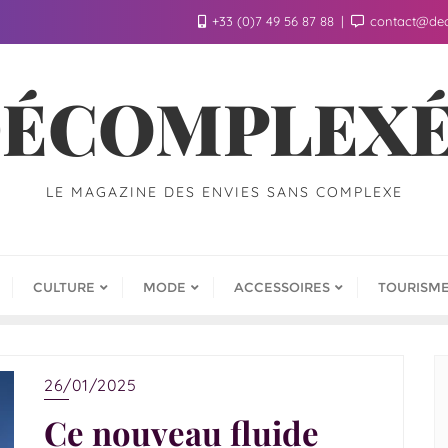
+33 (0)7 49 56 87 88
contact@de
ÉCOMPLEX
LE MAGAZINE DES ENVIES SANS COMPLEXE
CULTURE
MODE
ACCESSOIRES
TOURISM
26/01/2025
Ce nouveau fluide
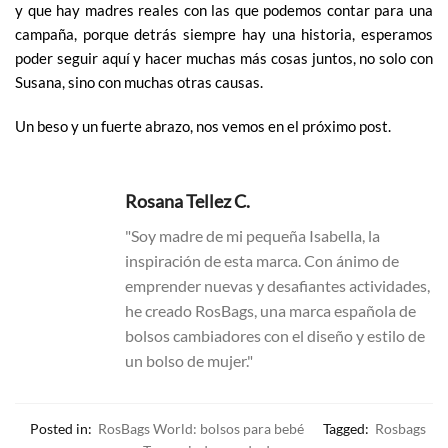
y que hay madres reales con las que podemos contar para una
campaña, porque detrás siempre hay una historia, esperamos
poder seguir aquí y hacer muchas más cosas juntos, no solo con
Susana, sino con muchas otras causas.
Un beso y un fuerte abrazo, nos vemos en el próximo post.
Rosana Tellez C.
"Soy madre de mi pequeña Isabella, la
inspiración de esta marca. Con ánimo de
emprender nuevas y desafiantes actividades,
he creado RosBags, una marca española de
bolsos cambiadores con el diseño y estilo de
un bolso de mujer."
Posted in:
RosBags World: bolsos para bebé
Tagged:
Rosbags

> [Cel ćwiczenia]: Powtórz dokładnie, wiersz po wierszu, tekst ze wszystkich powyższych pozycji i pomiń w odpowiedzi obrazy.

> [Odpowiedź]:
+33 (0)7 49 56 87 88
contact@de
ÉCOMPLEX
LE MAGAZINE DES ENVIES SANS COMPLEXE
CULTURE
MODE
ACCESSOIRES
TOURISM
26/01/2025
Ce nouveau fluide
y que hay madres reales con las que podemos contar para una
campaña, porque detrás siempre hay una historia, esperamos
poder seguir aquí y hacer muchas más cosas juntos, no solo con
Susana, sino con muchas otras causas.
Un beso y un fuerte abrazo, nos vemos en el próximo post.
Rosana Tellez C.
"Soy madre de mi pequeña Isabella, la
inspiración de esta marca. Con ánimo de
emprender nuevas y desafiantes actividades,
he creado RosBags, una marca española de
bolsos cambiadores con el diseño y estilo de
un bolso de mujer."
Posted in:
RosBags World: bolsos para bebé
Tagged:
Rosbags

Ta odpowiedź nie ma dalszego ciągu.